Report every line in the records that contains the word "locality".

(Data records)
- - - -

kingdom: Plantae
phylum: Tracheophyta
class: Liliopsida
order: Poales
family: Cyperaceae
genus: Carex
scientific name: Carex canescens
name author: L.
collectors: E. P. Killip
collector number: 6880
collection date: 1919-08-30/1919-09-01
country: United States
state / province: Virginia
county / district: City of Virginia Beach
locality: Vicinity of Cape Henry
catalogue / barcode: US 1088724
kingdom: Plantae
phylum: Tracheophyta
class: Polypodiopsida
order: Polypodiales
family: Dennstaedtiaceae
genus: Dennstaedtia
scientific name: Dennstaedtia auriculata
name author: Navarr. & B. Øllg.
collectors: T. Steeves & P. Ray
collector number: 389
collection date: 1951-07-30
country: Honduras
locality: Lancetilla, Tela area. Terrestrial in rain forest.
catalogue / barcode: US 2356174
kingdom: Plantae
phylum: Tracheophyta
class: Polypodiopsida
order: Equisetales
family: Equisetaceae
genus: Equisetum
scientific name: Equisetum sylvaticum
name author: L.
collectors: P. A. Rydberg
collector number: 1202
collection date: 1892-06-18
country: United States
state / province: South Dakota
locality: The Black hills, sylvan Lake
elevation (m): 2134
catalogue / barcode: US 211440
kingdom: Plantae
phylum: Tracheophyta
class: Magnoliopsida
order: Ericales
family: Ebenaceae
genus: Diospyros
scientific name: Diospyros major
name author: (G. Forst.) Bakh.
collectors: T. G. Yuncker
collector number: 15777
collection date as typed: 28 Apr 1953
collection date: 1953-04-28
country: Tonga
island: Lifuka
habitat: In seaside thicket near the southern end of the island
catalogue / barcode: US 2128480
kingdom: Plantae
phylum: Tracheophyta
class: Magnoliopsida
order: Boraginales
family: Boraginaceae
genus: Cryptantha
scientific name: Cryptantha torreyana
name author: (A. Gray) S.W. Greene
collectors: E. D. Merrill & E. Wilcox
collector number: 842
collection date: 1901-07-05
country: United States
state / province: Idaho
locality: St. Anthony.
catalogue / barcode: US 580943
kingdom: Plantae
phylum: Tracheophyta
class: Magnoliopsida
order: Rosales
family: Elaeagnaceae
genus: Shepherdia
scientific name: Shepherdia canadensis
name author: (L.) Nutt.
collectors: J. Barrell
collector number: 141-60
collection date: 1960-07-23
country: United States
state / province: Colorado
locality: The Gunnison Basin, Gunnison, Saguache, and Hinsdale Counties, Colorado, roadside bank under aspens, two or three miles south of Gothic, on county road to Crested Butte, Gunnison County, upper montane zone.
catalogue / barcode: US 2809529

- - - -

■ Answer for this exercise:
locality: Vicinity of Cape Henry
locality: Lancetilla, Tela area. Terrestrial in rain forest.
locality: The Black hills, sylvan Lake
locality: St. Anthony.
locality: The Gunnison Basin, Gunnison, Saguache, and Hinsdale Counties, Colorado, roadside bank under aspens, two or three miles south of Gothic, on county road to Crested Butte, Gunnison County, upper montane zone.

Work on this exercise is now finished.